I don’t see on what grounds you assert this, you think no ancient people located consciousness in the head? I find that an extravagant claim and one at odds with some of the ancient people and texts mentioned here in this thread.

I would also think as soon as humans started bashing each other with heavy objects (a few million years before 2001, perhaps) they realized that the head was fragile and contained a very important organ for life. People could be stabbed or bashed all over the body and tended not to die instantly, but serious damage to the brain and the person lost consciousness immediately.
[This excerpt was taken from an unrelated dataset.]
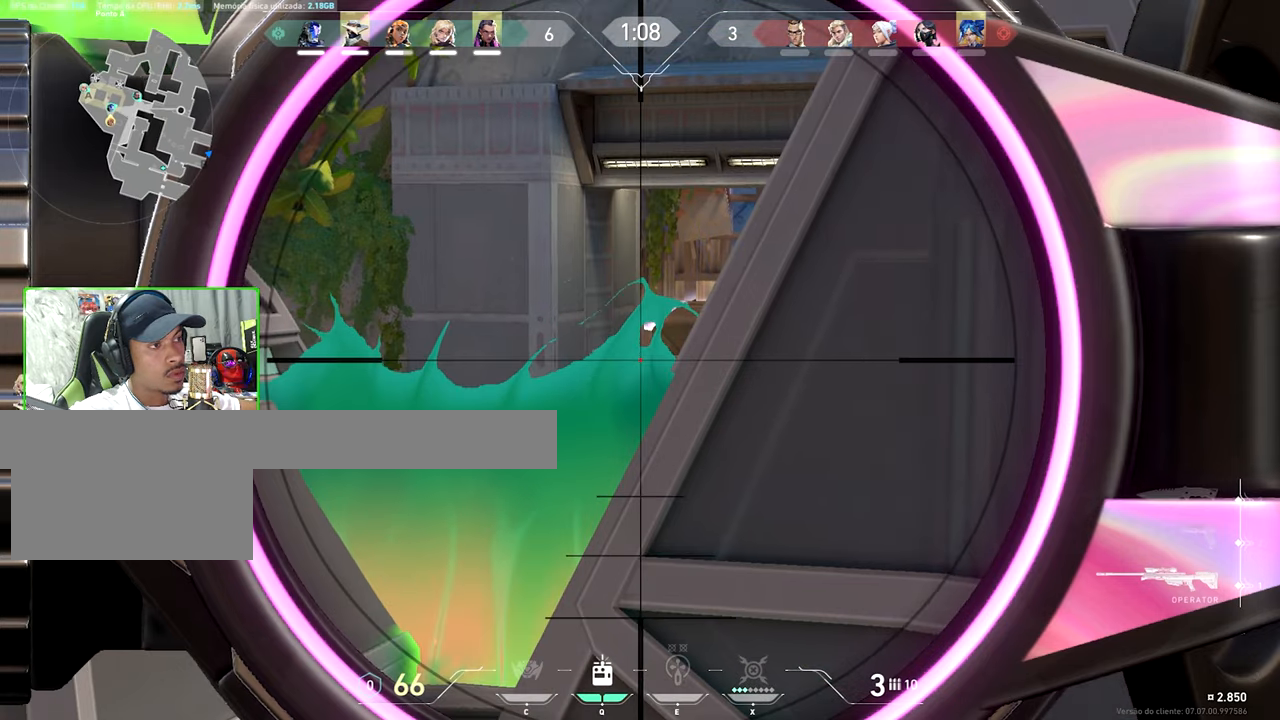
{"keys": ["shift"], "mouse": [], "mouse_move": "still", "events": [[167, "a", "down"], [267, "a", "up"]]}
This reminds me of previous threads about “when did people realize sex leads to pregnancy?” Old-timey people were not as dumb as we are, they had plenty of time to contemplate the mysteries of life without smartphones and video games to distract them. They figured out there were five other (visible) plants and they figured out their motions. When’s the last time you noticed anything other than the moon moving in the sky? (For me, it was the ISS zipping over in a few minutes).

And yet, in one of the greatest of ancient empires, the Egyptians were very careful to preserve the heart in mummies but scooped the brain out and threw it away as useless gunk.